I did some very unsmooth trucking just before I got home. Saturday I blew out four tires on my trailer thinking that the way to unstick locked up brakes would be to pull against them. Oops wrong answer. The repair people asked me for my registration, and I looked in my permit book and couldn't find it. One of the night guys over at swift told me it was a 4x6 card from oklahoma, and the contents page of the permit book says that the registration is in a clear pocket on the inside cover of the book. The clear pocked clearly labeled registration is right there. So I thought my truck had no registration.
So after I get my truck underway again I wanted to get on 95 south towards avenel NJ, but i couldn't find a way onto 95 south, I could only see 95 north and various roads that I didn't know whether they were truckable or not. So not only do I end up going over the GWB heading north, I managed to put my truck on the lower, cars-only level. Right when I get through the toll gate, a cop pulls in front of me and stops me, directs me over to the side of the road, and and asks me for my registration and license. Well our conversation wasn't real pleasant and he gave me two summonses, one for the road fuckup and one for no registration. The next day I called the permits dept and they told me that the registration for my truck was arizona, not oklahoma, and that it was a fax copy. The faxed me another copy but before I even went into the terminal building to get it, I found it in my permit book, in alphabetical order under A. It just happens to look more or less identical to the other pemits o f all sorts that I have, and after some idiot has just told you your reg is okla you're not going to look at the ariz documnet thinking that it's going to be your registration.
Anyway, I phoned my mentor about how much fun I'd been having and he told me not to lose much sleep over it. Some source or other tells us that our first 2.86 months as truck dorivers are our hardest. Do not ask me how they came up with that number. Beginners like me are more likely to have stupid minor screw ups, whereas the experienced drivers are actually more likely to kill people, and swift's business model integrates beginning drivers. So.

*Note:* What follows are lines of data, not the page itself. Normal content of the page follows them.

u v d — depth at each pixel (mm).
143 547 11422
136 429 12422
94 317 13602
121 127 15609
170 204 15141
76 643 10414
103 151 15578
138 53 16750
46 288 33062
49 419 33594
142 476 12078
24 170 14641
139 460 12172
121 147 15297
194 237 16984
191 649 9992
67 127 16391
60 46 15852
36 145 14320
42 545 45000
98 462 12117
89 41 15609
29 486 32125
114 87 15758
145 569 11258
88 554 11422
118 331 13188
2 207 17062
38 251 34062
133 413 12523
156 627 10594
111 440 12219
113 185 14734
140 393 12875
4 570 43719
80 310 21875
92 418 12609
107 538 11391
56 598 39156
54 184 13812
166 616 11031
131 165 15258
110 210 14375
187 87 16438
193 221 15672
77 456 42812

Last year swift drivers were in 22 fatal accidents and 16 of them were our fault. So with 17000 drivers my odds of killing someone are about one in a thousand, and if I do this job for 20 years, one in 50. I don't really like those odds. Whatever, I'm in it at least until my car is paid for.
YOu have to tumble out of the tree before you can soar on the thermals, but the learning curve is vexingly long and frustrating. Vexing thing about things you don't know, is that you don't know you don't know them until you get massively fucked up in some way.
And now for something completely different
Today I bought a copy of Shambala Sun, a buddhist magazine, based on the merit of one article where the author is talking about the buddhanature. The author makes mention of how hurtful it is to children they are told they are not good, because it is a native internal statement that one is a good person. That is one aspect of the buddha nature, a basic property of goodness. When you take that basic assuption of goodness away from people, they flail about desperately trying to construct goodness or worthiness for themselves, trying to wear the right clothes, do the right job, think the right thoughts. At a conference of some western buddhist teachers and the dalai lama, they asked him how to deal with feellings of worthlessness in themselves and in their students. It took the translator a long time to explain to his holiness what the westerners were asking him, and his response was, approximately " how can you possibly dislike yourself if you have the buddha nature?"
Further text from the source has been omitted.